Table of Contents

  1. Introduction
  2. Model
  3. Code
  4. Take Aways

Introduction

As part of the Advanced Econometrics class, we did an exploration of Gradient Descent and Newton Method as an optimization tool for machine learning, in relation to linear and logistic regressions. In this post, I will be documenting the learning points and my key take aways from this.

Model

As part of the project, we were expected to write our own gradient descent and Newton method code to find the optimal solutions to the below set of multi-variate functions:

Function 1:

x^2 + y^2 = 10
x - 3y = -10

graph1.jpg

Function 2:

x^2 + y^2 = 26
3x^2 + 25y^2 = 100

graph2.jpg

The regressions were run over 1000 iterations, with a learning rate of 0.001.

In general, the gradient descent and Newton methods arrived at the same answers as MATLAB’s own optimization functions. The number of iterations is roughly the same, although the Newton method theoretically should converge faster.

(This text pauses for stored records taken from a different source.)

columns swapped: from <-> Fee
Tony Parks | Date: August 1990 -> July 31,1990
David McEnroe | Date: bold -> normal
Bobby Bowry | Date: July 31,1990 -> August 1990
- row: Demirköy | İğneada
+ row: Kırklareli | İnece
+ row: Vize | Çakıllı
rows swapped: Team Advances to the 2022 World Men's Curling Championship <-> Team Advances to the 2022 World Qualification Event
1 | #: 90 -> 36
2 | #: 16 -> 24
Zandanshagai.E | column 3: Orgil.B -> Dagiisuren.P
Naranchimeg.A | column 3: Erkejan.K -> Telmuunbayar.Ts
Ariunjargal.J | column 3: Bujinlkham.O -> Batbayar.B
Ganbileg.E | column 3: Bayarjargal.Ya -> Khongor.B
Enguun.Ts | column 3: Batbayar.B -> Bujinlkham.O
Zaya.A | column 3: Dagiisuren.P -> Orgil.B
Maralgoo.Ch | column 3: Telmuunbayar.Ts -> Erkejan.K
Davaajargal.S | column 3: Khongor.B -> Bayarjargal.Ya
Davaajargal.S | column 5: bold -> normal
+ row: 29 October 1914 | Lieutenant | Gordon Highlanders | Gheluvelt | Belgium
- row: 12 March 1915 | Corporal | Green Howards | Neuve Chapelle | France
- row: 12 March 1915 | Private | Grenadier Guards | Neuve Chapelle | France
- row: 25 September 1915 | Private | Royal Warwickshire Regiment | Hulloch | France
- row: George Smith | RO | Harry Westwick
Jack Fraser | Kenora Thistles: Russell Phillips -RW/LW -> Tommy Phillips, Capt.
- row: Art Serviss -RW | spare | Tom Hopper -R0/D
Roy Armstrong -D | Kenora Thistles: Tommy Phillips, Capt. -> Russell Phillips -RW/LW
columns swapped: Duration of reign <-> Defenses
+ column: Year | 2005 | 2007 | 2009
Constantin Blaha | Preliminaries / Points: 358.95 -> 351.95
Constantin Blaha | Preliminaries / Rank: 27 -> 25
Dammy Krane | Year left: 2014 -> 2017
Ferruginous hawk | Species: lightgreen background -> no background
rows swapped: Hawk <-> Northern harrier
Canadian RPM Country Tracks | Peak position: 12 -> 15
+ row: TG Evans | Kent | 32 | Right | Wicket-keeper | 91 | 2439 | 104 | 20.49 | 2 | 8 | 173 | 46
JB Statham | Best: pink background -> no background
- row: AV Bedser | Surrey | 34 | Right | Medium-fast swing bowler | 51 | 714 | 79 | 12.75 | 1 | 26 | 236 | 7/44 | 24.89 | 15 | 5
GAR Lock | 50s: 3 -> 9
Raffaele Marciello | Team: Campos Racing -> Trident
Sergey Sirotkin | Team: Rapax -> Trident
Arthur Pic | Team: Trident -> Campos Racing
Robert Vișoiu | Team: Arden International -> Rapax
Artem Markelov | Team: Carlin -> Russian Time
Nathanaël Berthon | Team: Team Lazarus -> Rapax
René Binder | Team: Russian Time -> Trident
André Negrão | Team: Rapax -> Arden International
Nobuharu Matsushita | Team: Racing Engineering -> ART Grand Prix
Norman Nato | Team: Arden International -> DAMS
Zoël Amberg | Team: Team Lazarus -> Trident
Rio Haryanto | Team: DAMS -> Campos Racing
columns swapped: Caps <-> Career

Also, it must be noted that the Newton method seems to see a divergence prior to converging to the right answer. This could be due to an issue with the learning rate, or due to the relative location of the starting guess in relation to the minimum point.

graddesc.jpg

newton.jpg

Code

The full self written MATLAB code is available on the github page for the project.

Take Aways

  1. Learning rate is extremely important. High learning rates often result in divergence, while learning rates that are too low could result in extremely slow convergence.

  2. Newton method seems to show a divergence prior to convergence. This could be due to the relative position of the starting guess.

  3. For systems where there are more than 1 optimum point, such as in Function 2, the end result that optimization gives is dependent on the starting location. Hence, it is necessary to check multiple different starting points for all optimization routines.